Quant à l’endroit de sa naissance, Philippe ne l’avait pas choisi, et ce n’était pas sa faute si son père était mort sans lui laisser les moyens de suivre la carrière où l’entraînait sa vocation.

Avocat et politicien de province, son père lui avait du moins donné l’exemple d’une vie sans tache, d’une volonté qui s’exaltait devant les obstacles et d’un caractère qui ne transigeait pas. C’était un lutteur ; en dépit de sa profession, il aimait la ligne droite ; il s’occupait de politique pour mieux défendre ses convictions. Partisan irréductible de l’enseignement laïque, il avait créé, soutenu, développé des écoles dans la somnolente ville d’Ypres, au temps victorieux du parti libéral.

Jusqu’alors, les couvents et le collège catholique avaient formé des générations d’esprits sectaires et rétrogrades, incapables de tolérance ou de progrès.
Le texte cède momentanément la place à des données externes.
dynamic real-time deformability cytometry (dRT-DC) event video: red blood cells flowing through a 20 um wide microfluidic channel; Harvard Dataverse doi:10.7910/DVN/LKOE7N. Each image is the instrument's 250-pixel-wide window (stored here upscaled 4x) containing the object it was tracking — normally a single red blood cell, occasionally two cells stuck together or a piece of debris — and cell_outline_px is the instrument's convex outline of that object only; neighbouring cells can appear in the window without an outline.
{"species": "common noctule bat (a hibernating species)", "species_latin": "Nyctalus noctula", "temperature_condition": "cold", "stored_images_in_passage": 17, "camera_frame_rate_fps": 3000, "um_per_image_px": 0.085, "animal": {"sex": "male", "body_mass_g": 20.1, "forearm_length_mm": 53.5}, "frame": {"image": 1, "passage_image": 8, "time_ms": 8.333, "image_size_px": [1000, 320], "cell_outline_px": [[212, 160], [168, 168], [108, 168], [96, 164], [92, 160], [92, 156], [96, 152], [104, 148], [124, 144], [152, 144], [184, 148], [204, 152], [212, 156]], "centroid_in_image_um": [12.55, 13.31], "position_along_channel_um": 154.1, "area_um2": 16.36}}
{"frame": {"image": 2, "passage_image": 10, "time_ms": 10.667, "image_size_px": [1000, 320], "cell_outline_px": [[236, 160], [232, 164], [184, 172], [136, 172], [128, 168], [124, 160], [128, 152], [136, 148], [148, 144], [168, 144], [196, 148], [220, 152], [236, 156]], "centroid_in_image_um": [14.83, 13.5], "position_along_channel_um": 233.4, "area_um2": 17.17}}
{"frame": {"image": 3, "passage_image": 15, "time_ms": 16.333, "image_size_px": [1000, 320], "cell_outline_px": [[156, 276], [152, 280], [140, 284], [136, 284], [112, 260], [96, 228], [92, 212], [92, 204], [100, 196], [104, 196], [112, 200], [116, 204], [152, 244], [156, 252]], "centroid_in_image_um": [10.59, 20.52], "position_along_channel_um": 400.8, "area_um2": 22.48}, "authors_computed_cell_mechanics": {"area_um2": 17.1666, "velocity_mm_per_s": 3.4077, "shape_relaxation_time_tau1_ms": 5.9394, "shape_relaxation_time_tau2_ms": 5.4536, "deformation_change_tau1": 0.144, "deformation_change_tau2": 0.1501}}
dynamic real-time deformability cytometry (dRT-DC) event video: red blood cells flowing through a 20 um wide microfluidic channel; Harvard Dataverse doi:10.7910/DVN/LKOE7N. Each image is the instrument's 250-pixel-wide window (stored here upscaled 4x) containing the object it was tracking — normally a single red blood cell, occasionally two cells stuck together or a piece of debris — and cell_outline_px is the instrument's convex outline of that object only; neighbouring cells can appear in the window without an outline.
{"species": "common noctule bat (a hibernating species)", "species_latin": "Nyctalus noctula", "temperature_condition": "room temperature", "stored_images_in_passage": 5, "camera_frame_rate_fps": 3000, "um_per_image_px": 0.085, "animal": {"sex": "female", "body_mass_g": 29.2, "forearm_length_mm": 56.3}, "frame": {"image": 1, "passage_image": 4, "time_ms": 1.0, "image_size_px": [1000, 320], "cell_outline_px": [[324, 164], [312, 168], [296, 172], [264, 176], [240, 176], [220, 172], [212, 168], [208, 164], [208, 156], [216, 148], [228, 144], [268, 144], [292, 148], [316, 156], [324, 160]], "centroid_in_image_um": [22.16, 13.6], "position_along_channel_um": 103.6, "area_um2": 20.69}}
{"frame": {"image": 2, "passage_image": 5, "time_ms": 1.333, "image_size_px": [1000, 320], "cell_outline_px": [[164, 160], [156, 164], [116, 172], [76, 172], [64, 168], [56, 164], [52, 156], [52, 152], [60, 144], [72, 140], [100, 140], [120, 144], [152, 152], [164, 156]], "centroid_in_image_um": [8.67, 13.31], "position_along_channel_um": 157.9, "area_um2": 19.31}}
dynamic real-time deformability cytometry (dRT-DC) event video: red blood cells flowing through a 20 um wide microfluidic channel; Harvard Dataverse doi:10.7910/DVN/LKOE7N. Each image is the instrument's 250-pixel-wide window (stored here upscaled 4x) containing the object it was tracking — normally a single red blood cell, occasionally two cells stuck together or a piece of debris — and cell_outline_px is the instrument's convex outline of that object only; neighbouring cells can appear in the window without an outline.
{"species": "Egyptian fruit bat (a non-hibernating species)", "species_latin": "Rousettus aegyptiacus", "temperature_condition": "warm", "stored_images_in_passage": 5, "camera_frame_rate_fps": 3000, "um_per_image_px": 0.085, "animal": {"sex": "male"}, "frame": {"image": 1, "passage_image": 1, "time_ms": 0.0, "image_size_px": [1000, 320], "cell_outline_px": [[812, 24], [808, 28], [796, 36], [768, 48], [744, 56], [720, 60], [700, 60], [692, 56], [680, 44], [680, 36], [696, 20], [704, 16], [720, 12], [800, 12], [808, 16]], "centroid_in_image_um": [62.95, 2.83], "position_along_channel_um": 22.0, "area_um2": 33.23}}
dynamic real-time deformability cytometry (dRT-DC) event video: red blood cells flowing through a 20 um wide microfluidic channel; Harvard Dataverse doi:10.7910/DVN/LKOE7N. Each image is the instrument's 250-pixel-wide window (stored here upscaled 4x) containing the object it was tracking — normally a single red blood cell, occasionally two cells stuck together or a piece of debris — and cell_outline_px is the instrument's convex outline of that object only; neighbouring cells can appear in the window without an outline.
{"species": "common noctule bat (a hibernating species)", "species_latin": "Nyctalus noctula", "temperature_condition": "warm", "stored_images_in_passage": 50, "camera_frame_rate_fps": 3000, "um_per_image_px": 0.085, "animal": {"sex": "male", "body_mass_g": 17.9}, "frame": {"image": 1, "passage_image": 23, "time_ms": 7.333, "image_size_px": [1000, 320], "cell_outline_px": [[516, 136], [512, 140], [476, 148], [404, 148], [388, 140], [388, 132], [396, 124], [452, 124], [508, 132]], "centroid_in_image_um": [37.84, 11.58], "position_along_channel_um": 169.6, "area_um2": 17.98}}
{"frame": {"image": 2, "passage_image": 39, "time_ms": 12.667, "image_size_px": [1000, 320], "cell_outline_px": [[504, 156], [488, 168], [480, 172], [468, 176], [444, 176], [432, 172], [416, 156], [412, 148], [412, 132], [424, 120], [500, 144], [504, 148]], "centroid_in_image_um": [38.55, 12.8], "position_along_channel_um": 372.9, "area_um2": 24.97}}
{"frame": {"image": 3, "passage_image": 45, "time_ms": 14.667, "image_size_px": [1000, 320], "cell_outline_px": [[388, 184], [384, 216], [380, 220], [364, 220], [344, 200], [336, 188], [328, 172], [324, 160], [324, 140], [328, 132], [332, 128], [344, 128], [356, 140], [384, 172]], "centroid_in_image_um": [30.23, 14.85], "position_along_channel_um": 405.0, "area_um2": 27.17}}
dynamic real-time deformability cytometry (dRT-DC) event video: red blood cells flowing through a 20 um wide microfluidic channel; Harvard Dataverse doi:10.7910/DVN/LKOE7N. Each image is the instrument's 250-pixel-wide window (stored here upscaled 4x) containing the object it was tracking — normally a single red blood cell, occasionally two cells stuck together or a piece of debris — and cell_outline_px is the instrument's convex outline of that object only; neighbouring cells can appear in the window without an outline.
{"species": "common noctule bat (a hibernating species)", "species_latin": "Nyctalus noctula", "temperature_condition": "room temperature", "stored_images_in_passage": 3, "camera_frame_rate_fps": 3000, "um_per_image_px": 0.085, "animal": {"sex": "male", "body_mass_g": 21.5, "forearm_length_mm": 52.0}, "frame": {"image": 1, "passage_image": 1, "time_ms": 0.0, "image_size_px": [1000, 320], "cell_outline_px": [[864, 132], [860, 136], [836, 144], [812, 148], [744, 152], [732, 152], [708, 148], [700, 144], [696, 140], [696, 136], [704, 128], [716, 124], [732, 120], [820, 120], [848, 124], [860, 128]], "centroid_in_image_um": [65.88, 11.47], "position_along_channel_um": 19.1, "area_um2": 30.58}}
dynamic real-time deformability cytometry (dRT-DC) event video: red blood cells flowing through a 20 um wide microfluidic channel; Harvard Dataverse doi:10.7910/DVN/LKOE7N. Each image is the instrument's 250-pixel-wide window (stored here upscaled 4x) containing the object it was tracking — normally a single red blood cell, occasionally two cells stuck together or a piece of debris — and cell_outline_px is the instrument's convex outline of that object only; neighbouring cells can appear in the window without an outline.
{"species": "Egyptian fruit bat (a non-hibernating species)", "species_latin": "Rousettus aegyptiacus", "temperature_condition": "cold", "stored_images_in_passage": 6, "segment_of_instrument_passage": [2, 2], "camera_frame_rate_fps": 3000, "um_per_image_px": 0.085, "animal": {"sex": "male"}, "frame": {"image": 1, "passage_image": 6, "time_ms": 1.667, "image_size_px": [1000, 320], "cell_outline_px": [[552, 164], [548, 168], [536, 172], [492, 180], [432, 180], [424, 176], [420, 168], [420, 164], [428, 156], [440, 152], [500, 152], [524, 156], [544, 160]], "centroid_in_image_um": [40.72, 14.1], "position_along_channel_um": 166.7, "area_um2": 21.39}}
Le père Héloir combattit furieusement l’obscurantisme provincial. Respectueux des croyances religieuses, il prêchait néanmoins la séparation de l’Église et de l’État, afin que l’homme ne fût point livré corps et âme à ces deux pouvoirs coalisés.

Grâce aux efforts de sa propagande, les écoles d’Ypres s’élevèrent au niveau qu’il ambitionnait pour elles, et il s’en réjouit avec la ferveur d’un idéaliste. Malheureusement, les catholiques revinrent au pouvoir ; les établissements du clergé reprirent leur première importance, et l’œuvre du père Héloir se trouva bientôt ruinée.